#### What is being asked:
The records appear below. Repeat them exactly.
------ Excerpted records ------
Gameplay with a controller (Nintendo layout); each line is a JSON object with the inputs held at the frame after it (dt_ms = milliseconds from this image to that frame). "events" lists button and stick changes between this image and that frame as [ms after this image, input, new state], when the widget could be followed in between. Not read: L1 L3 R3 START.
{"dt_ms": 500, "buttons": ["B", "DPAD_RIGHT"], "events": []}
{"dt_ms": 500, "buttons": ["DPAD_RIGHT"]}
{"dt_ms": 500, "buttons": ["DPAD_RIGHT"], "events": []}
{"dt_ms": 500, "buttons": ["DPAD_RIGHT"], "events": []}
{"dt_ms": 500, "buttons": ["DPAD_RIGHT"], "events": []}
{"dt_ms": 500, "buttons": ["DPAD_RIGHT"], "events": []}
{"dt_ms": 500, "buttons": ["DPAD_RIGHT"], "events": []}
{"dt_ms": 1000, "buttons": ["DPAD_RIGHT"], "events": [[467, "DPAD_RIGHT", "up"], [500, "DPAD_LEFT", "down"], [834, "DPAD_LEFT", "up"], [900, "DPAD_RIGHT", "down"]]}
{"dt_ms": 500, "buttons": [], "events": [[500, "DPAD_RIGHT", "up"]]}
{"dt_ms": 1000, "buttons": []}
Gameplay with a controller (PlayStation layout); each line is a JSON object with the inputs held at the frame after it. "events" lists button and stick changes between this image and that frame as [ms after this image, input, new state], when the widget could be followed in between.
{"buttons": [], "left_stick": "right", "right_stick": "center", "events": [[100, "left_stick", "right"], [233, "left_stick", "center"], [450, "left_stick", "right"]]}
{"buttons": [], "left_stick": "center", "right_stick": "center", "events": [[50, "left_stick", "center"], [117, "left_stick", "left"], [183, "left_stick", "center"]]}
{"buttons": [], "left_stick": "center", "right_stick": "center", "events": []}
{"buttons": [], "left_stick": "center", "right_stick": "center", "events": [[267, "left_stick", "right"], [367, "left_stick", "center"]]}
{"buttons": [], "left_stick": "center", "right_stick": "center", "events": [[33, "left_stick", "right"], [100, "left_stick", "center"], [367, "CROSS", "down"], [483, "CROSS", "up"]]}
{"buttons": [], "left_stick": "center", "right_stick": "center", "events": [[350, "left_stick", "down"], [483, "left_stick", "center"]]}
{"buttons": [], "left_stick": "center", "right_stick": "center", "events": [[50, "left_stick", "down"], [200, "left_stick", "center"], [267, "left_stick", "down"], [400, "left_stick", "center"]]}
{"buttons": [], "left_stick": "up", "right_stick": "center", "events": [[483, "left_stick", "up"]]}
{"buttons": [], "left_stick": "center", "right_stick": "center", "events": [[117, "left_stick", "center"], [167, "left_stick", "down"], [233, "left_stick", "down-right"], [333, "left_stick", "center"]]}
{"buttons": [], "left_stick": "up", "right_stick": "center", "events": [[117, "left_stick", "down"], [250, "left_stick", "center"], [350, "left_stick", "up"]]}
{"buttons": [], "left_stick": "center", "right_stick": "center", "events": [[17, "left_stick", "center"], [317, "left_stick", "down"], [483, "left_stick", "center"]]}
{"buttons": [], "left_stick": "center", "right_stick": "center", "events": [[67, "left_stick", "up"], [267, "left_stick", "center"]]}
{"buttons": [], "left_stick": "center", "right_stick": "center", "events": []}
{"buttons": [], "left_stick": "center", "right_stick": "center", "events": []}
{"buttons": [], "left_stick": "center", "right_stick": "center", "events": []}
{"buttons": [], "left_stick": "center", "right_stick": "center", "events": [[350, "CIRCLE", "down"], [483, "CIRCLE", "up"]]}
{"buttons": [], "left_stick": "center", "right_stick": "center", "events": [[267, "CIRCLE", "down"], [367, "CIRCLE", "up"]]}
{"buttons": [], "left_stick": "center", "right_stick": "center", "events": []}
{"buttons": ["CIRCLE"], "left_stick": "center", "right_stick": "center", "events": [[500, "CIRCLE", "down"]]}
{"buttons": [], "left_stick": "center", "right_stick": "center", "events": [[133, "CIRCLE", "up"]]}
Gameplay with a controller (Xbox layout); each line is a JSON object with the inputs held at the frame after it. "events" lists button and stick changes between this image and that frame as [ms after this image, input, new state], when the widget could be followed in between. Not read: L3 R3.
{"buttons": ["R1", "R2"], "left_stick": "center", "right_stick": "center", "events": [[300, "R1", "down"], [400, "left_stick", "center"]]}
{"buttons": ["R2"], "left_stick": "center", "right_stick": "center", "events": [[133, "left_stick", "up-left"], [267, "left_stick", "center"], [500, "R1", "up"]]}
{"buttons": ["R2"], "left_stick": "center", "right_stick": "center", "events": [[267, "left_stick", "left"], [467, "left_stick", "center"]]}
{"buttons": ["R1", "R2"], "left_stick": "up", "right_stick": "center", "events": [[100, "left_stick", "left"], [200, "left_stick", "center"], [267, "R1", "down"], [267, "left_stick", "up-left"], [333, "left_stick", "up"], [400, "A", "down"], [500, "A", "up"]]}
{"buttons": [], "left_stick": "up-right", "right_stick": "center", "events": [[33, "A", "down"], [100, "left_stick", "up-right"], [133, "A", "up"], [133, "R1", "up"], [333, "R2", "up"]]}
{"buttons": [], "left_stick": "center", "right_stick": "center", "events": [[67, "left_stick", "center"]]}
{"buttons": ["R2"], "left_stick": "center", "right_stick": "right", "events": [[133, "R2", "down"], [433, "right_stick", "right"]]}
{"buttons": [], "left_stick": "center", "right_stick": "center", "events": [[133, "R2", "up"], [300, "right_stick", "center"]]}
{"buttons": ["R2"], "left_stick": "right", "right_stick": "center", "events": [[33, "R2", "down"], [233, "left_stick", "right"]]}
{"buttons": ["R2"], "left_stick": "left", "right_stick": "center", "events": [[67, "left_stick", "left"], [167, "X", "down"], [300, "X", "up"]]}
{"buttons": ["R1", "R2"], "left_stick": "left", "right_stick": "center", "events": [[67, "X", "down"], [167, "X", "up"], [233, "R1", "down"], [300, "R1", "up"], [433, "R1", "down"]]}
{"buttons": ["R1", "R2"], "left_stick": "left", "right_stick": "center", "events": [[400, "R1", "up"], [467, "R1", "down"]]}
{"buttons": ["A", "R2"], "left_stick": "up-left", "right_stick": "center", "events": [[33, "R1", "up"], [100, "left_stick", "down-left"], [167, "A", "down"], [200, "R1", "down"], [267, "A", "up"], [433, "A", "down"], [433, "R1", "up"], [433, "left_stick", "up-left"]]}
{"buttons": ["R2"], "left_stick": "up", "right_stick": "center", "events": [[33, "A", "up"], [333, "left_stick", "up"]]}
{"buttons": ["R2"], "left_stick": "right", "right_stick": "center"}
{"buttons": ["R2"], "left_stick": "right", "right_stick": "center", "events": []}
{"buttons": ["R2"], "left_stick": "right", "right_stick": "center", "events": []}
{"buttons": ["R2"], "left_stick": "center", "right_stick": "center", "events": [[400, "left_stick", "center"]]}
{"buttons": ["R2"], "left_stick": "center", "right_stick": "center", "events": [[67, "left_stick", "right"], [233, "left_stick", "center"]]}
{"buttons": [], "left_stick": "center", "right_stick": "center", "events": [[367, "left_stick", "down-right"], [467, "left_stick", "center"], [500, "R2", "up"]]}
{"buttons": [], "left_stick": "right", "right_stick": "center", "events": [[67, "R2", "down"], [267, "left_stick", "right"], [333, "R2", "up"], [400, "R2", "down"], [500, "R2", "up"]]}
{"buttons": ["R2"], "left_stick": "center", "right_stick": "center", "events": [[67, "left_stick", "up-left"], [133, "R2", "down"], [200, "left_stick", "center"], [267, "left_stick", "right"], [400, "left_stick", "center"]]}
------
#### Response area:
Gameplay with a controller (Nintendo layout); each line is a JSON object with the inputs held at the frame after it (dt_ms = milliseconds from this image to that frame). "events" lists button and stick changes between this image and that frame as [ms after this image, input, new state], when the widget could be followed in between. Not read: L1 L3 R3 START.
{"dt_ms": 500, "buttons": ["B", "DPAD_RIGHT"], "events": []}
{"dt_ms": 500, "buttons": ["DPAD_RIGHT"]}
{"dt_ms": 500, "buttons": ["DPAD_RIGHT"], "events": []}
{"dt_ms": 500, "buttons": ["DPAD_RIGHT"], "events": []}
{"dt_ms": 500, "buttons": ["DPAD_RIGHT"], "events": []}
{"dt_ms": 500, "buttons": ["DPAD_RIGHT"], "events": []}
{"dt_ms": 500, "buttons": ["DPAD_RIGHT"], "events": []}
{"dt_ms": 1000, "buttons": ["DPAD_RIGHT"], "events": [[467, "DPAD_RIGHT", "up"], [500, "DPAD_LEFT", "down"], [834, "DPAD_LEFT", "up"], [900, "DPAD_RIGHT", "down"]]}
{"dt_ms": 500, "buttons": [], "events": [[500, "DPAD_RIGHT", "up"]]}
{"dt_ms": 1000, "buttons": []}
Gameplay with a controller (PlayStation layout); each line is a JSON object with the inputs held at the frame after it. "events" lists button and stick changes between this image and that frame as [ms after this image, input, new state], when the widget could be followed in between.
{"buttons": [], "left_stick": "right", "right_stick": "center", "events": [[100, "left_stick", "right"], [233, "left_stick", "center"], [450, "left_stick", "right"]]}
{"buttons": [], "left_stick": "center", "right_stick": "center", "events": [[50, "left_stick", "center"], [117, "left_stick", "left"], [183, "left_stick", "center"]]}
{"buttons": [], "left_stick": "center", "right_stick": "center", "events": []}
{"buttons": [], "left_stick": "center", "right_stick": "center", "events": [[267, "left_stick", "right"], [367, "left_stick", "center"]]}
{"buttons": [], "left_stick": "center", "right_stick": "center", "events": [[33, "left_stick", "right"], [100, "left_stick", "center"], [367, "CROSS", "down"], [483, "CROSS", "up"]]}
{"buttons": [], "left_stick": "center", "right_stick": "center", "events": [[350, "left_stick", "down"], [483, "left_stick", "center"]]}
{"buttons": [], "left_stick": "center", "right_stick": "center", "events": [[50, "left_stick", "down"], [200, "left_stick", "center"], [267, "left_stick", "down"], [400, "left_stick", "center"]]}
{"buttons": [], "left_stick": "up", "right_stick": "center", "events": [[483, "left_stick", "up"]]}
{"buttons": [], "left_stick": "center", "right_stick": "center", "events": [[117, "left_stick", "center"], [167, "left_stick", "down"], [233, "left_stick", "down-right"], [333, "left_stick", "center"]]}
{"buttons": [], "left_stick": "up", "right_stick": "center", "events": [[117, "left_stick", "down"], [250, "left_stick", "center"], [350, "left_stick", "up"]]}
{"buttons": [], "left_stick": "center", "right_stick": "center", "events": [[17, "left_stick", "center"], [317, "left_stick", "down"], [483, "left_stick", "center"]]}
{"buttons": [], "left_stick": "center", "right_stick": "center", "events": [[67, "left_stick", "up"], [267, "left_stick", "center"]]}
{"buttons": [], "left_stick": "center", "right_stick": "center", "events": []}
{"buttons": [], "left_stick": "center", "right_stick": "center", "events": []}
{"buttons": [], "left_stick": "center", "right_stick": "center", "events": []}
{"buttons": [], "left_stick": "center", "right_stick": "center", "events": [[350, "CIRCLE", "down"], [483, "CIRCLE", "up"]]}
{"buttons": [], "left_stick": "center", "right_stick": "center", "events": [[267, "CIRCLE", "down"], [367, "CIRCLE", "up"]]}
{"buttons": [], "left_stick": "center", "right_stick": "center", "events": []}
{"buttons": ["CIRCLE"], "left_stick": "center", "right_stick": "center", "events": [[500, "CIRCLE", "down"]]}
{"buttons": [], "left_stick": "center", "right_stick": "center", "events": [[133, "CIRCLE", "up"]]}
Gameplay with a controller (Xbox layout); each line is a JSON object with the inputs held at the frame after it. "events" lists button and stick changes between this image and that frame as [ms after this image, input, new state], when the widget could be followed in between. Not read: L3 R3.
{"buttons": ["R1", "R2"], "left_stick": "center", "right_stick": "center", "events": [[300, "R1", "down"], [400, "left_stick", "center"]]}
{"buttons": ["R2"], "left_stick": "center", "right_stick": "center", "events": [[133, "left_stick", "up-left"], [267, "left_stick", "center"], [500, "R1", "up"]]}
{"buttons": ["R2"], "left_stick": "center", "right_stick": "center", "events": [[267, "left_stick", "left"], [467, "left_stick", "center"]]}
{"buttons": ["R1", "R2"], "left_stick": "up", "right_stick": "center", "events": [[100, "left_stick", "left"], [200, "left_stick", "center"], [267, "R1", "down"], [267, "left_stick", "up-left"], [333, "left_stick", "up"], [400, "A", "down"], [500, "A", "up"]]}
{"buttons": [], "left_stick": "up-right", "right_stick": "center", "events": [[33, "A", "down"], [100, "left_stick", "up-right"], [133, "A", "up"], [133, "R1", "up"], [333, "R2", "up"]]}
{"buttons": [], "left_stick": "center", "right_stick": "center", "events": [[67, "left_stick", "center"]]}
{"buttons": ["R2"], "left_stick": "center", "right_stick": "right", "events": [[133, "R2", "down"], [433, "right_stick", "right"]]}
{"buttons": [], "left_stick": "center", "right_stick": "center", "events": [[133, "R2", "up"], [300, "right_stick", "center"]]}
{"buttons": ["R2"], "left_stick": "right", "right_stick": "center", "events": [[33, "R2", "down"], [233, "left_stick", "right"]]}
{"buttons": ["R2"], "left_stick": "left", "right_stick": "center", "events": [[67, "left_stick", "left"], [167, "X", "down"], [300, "X", "up"]]}
{"buttons": ["R1", "R2"], "left_stick": "left", "right_stick": "center", "events": [[67, "X", "down"], [167, "X", "up"], [233, "R1", "down"], [300, "R1", "up"], [433, "R1", "down"]]}
{"buttons": ["R1", "R2"], "left_stick": "left", "right_stick": "center", "events": [[400, "R1", "up"], [467, "R1", "down"]]}
{"buttons": ["A", "R2"], "left_stick": "up-left", "right_stick": "center", "events": [[33, "R1", "up"], [100, "left_stick", "down-left"], [167, "A", "down"], [200, "R1", "down"], [267, "A", "up"], [433, "A", "down"], [433, "R1", "up"], [433, "left_stick", "up-left"]]}
{"buttons": ["R2"], "left_stick": "up", "right_stick": "center", "events": [[33, "A", "up"], [333, "left_stick", "up"]]}
{"buttons": ["R2"], "left_stick": "right", "right_stick": "center"}
{"buttons": ["R2"], "left_stick": "right", "right_stick": "center", "events": []}
{"buttons": ["R2"], "left_stick": "right", "right_stick": "center", "events": []}
{"buttons": ["R2"], "left_stick": "center", "right_stick": "center", "events": [[400, "left_stick", "center"]]}
{"buttons": ["R2"], "left_stick": "center", "right_stick": "center", "events": [[67, "left_stick", "right"], [233, "left_stick", "center"]]}
{"buttons": [], "left_stick": "center", "right_stick": "center", "events": [[367, "left_stick", "down-right"], [467, "left_stick", "center"], [500, "R2", "up"]]}
{"buttons": [], "left_stick": "right", "right_stick": "center", "events": [[67, "R2", "down"], [267, "left_stick", "right"], [333, "R2", "up"], [400, "R2", "down"], [500, "R2", "up"]]}
{"buttons": ["R2"], "left_stick": "center", "right_stick": "center", "events": [[67, "left_stick", "up-left"], [133, "R2", "down"], [200, "left_stick", "center"], [267, "left_stick", "right"], [400, "left_stick", "center"]]}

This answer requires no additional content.